Itemizing Third-Party Scripts

If I want to see all the third-party requests included with a webpage, I have a few options (that I know of):

  • Look at the code in the <head> and before the </body> tags
  • Use a browser extension like Ghostery to see what’s being served
  • Utilize services like Calibre or SpeedCurve for in-depth analysis
  • Inspect the page—use developer tools (network & sources panel)
Sources tab
Chrome inspector sources tab at slack.com (arbitrarily chosen)

But if I want to itemize that information and make it portable (e.g., paste it into a spreadsheet for filtering or further analysis), the process is not as straightforward.

Save as HAR

From inside some browsers’ web inspectors (Chrome, Firefox, Edge), you can save a HAR (HTTP Archive format) file (further reading). Among other things, this captures all the requests a site is making. Note that HAR files can contain sensitive data, so save and share with care.

Saving a HAR file
Saving a HAR file from the Firefox network panel

So how do you open a HAR file? har.tech has a list of helpful tools. I gravitated towards Charles.
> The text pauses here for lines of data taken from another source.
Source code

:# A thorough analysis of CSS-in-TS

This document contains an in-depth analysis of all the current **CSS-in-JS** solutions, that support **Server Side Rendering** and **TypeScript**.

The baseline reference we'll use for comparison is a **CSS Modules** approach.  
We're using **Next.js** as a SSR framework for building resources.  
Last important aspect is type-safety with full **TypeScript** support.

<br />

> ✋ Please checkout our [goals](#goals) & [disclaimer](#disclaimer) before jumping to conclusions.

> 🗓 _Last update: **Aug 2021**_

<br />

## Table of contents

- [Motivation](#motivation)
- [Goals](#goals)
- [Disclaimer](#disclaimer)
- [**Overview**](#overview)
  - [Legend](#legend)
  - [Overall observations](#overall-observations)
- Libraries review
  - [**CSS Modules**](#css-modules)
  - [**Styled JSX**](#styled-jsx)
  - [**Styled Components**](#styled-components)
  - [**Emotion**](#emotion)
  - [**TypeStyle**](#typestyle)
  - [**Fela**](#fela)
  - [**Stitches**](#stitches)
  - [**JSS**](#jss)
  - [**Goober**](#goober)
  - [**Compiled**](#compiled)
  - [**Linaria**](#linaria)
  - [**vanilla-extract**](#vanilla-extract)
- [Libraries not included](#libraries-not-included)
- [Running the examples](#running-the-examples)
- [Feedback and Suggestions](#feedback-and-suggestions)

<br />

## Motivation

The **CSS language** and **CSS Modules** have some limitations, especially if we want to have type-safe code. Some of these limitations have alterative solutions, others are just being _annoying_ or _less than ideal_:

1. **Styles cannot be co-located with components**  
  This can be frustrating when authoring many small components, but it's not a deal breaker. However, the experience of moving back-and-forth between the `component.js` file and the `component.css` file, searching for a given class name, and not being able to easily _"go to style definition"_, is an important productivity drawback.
Charles is an HTTP proxy / HTTP monitor / Reverse Proxy that enables a developer to view all of the HTTP and SSL / HTTPS traffic between their machine and the Internet.

Viewing a HAR file
Viewing HAR file via Charles Proxy

You can learn a lot poking around the app. Unfortunately, I’ve yet to find a way to export or copy this info into text or a table. (Update)
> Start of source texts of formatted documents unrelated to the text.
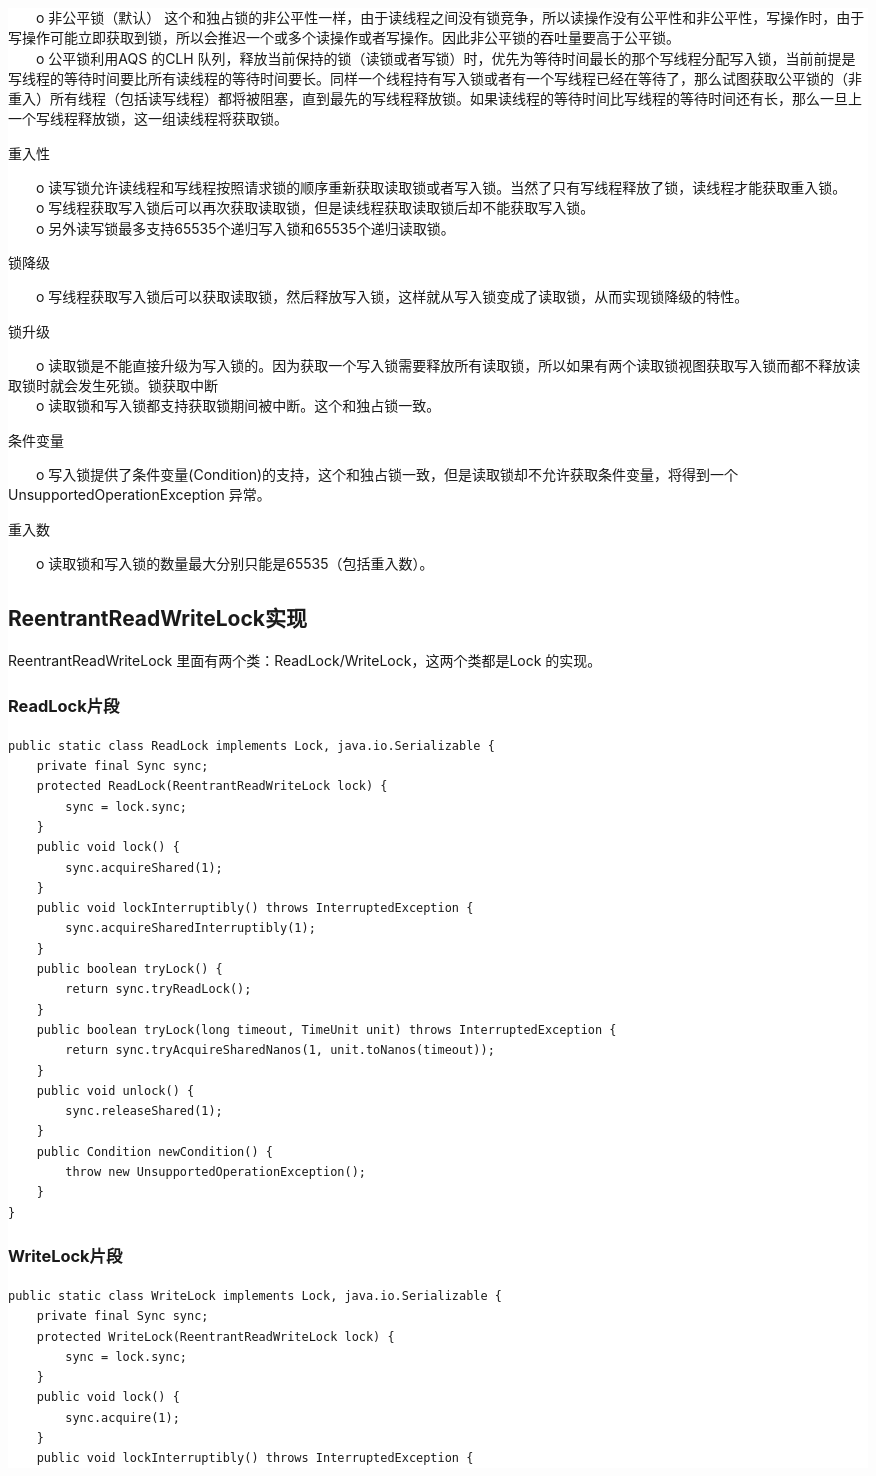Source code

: 　　o 非公平锁（默认） 这个和独占锁的非公平性一样，由于读线程之间没有锁竞争，所以读操作没有公平性和非公平性，写操作时，由于写操作可能立即获取到锁，所以会推迟一个或多个读操作或者写操作。因此非公平锁的吞吐量要高于公平锁。<br>
　　o 公平锁利用AQS 的CLH 队列，释放当前保持的锁（读锁或者写锁）时，优先为等待时间最长的那个写线程分配写入锁，当前前提是写线程的等待时间要比所有读线程的等待时间要长。同样一个线程持有写入锁或者有一个写线程已经在等待了，那么试图获取公平锁的（非重入）所有线程（包括读写线程）都将被阻塞，直到最先的写线程释放锁。如果读线程的等待时间比写线程的等待时间还有长，那么一旦上一个写线程释放锁，这一组读线程将获取锁。

重入性

　　o 读写锁允许读线程和写线程按照请求锁的顺序重新获取读取锁或者写入锁。当然了只有写线程释放了锁，读线程才能获取重入锁。<br>
　　o 写线程获取写入锁后可以再次获取读取锁，但是读线程获取读取锁后却不能获取写入锁。<br>
　　o 另外读写锁最多支持65535个递归写入锁和65535个递归读取锁。

锁降级

　　o 写线程获取写入锁后可以获取读取锁，然后释放写入锁，这样就从写入锁变成了读取锁，从而实现锁降级的特性。

锁升级

　　o 读取锁是不能直接升级为写入锁的。因为获取一个写入锁需要释放所有读取锁，所以如果有两个读取锁视图获取写入锁而都不释放读取锁时就会发生死锁。锁获取中断<br>
　　o 读取锁和写入锁都支持获取锁期间被中断。这个和独占锁一致。

条件变量

　　o 写入锁提供了条件变量(Condition)的支持，这个和独占锁一致，但是读取锁却不允许获取条件变量，将得到一个UnsupportedOperationException 异常。

重入数

　　o 读取锁和写入锁的数量最大分别只能是65535（包括重入数）。　　
## ReentrantReadWriteLock实现 ##
ReentrantReadWriteLock 里面有两个类：ReadLock/WriteLock，这两个类都是Lock 的实现。

### ReadLock片段 ###
	public static class ReadLock implements Lock, java.io.Serializable {
		private final Sync sync;
		protected ReadLock(ReentrantReadWriteLock lock) {
			sync = lock.sync;
		}
		public void lock() {
			sync.acquireShared(1);
		}
		public void lockInterruptibly() throws InterruptedException {
			sync.acquireSharedInterruptibly(1);
		}
		public boolean tryLock() {
			return sync.tryReadLock();
		}
		public boolean tryLock(long timeout, TimeUnit unit) throws InterruptedException {
			return sync.tryAcquireSharedNanos(1, unit.toNanos(timeout));
		}
		public void unlock() {
			sync.releaseShared(1);
		}
		public Condition newCondition() {
			throw new UnsupportedOperationException();
		}
	}
### WriteLock片段 ###
	public static class WriteLock implements Lock, java.io.Serializable {
		private final Sync sync;
		protected WriteLock(ReentrantReadWriteLock lock) {
			sync = lock.sync;
		}
		public void lock() {
			sync.acquire(1);
		}
		public void lockInterruptibly() throws InterruptedException {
This approach (and level of analysis) gives me a good perception upgrade for what’s happening in a browser when third-party scripts, iframes, etc. load with a webpage. Next, I’ll be taking chunks of this information for multiple sites and running some comparisons to see what scripts/services are most common.
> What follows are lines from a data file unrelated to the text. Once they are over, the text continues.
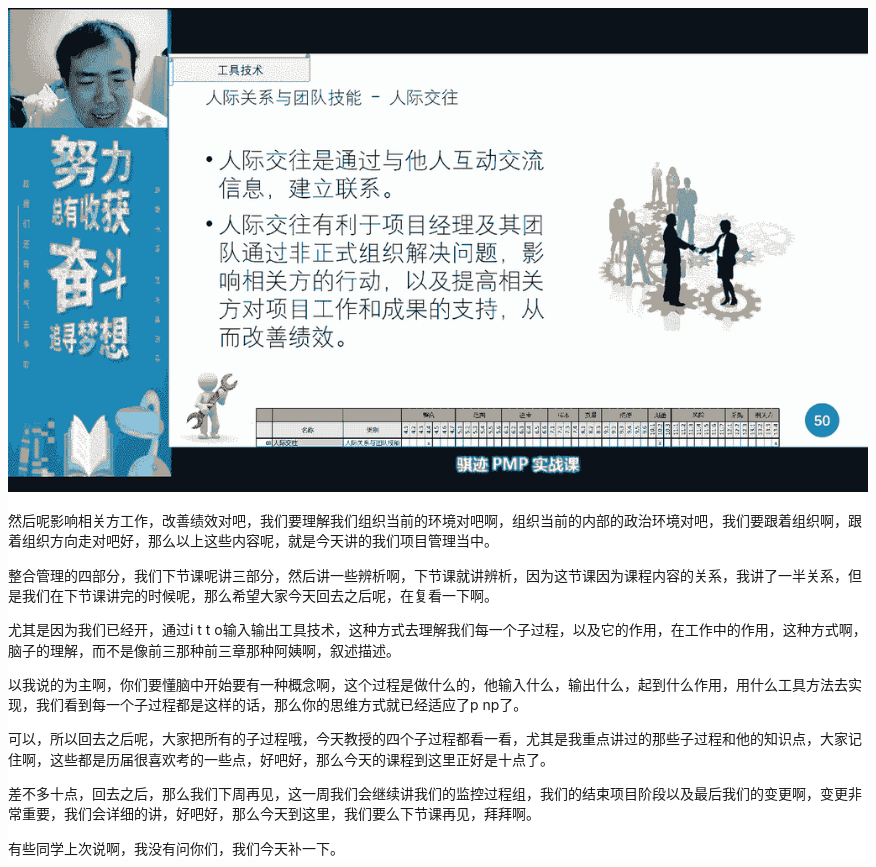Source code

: 

![](img/38c97a5e0c7615a9eb96ee8895f36540_63.png)

然后呢影响相关方工作，改善绩效对吧，我们要理解我们组织当前的环境对吧啊，组织当前的内部的政治环境对吧，我们要跟着组织啊，跟着组织方向走对吧好，那么以上这些内容呢，就是今天讲的我们项目管理当中。

整合管理的四部分，我们下节课呢讲三部分，然后讲一些辨析啊，下节课就讲辨析，因为这节课因为课程内容的关系，我讲了一半关系，但是我们在下节课讲完的时候呢，那么希望大家今天回去之后呢，在复看一下啊。

尤其是因为我们已经开，通过i t t o输入输出工具技术，这种方式去理解我们每一个子过程，以及它的作用，在工作中的作用，这种方式啊，脑子的理解，而不是像前三那种前三章那种阿姨啊，叙述描述。

以我说的为主啊，你们要懂脑中开始要有一种概念啊，这个过程是做什么的，他输入什么，输出什么，起到什么作用，用什么工具方法去实现，我们看到每一个子过程都是这样的话，那么你的思维方式就已经适应了p np了。

可以，所以回去之后呢，大家把所有的子过程哦，今天教授的四个子过程都看一看，尤其是我重点讲过的那些子过程和他的知识点，大家记住啊，这些都是历届很喜欢考的一些点，好吧好，那么今天的课程到这里正好是十点了。

差不多十点，回去之后，那么我们下周再见，这一周我们会继续讲我们的监控过程组，我们的结束项目阶段以及最后我们的变更啊，变更非常重要，我们会详细的讲，好吧好，那么今天到这里，我们要么下节课再见，拜拜啊。

有些同学上次说啊，我没有问你们，我们今天补一下。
I’m figuring all this out as I go, so if you have advice or better ideas, let me know!

Update

My friend Matt Weinberg from Vector Media Group informed me that you can export a full session from Charles app as a CSV file (File->Export Session->CSV), which is ideal. He also pointed out that “a HAR file is just a JSON file with inlined content. So any tool that can parse JSON can do whatever you need to with a HAR.” Bingo. Thanks, Matt!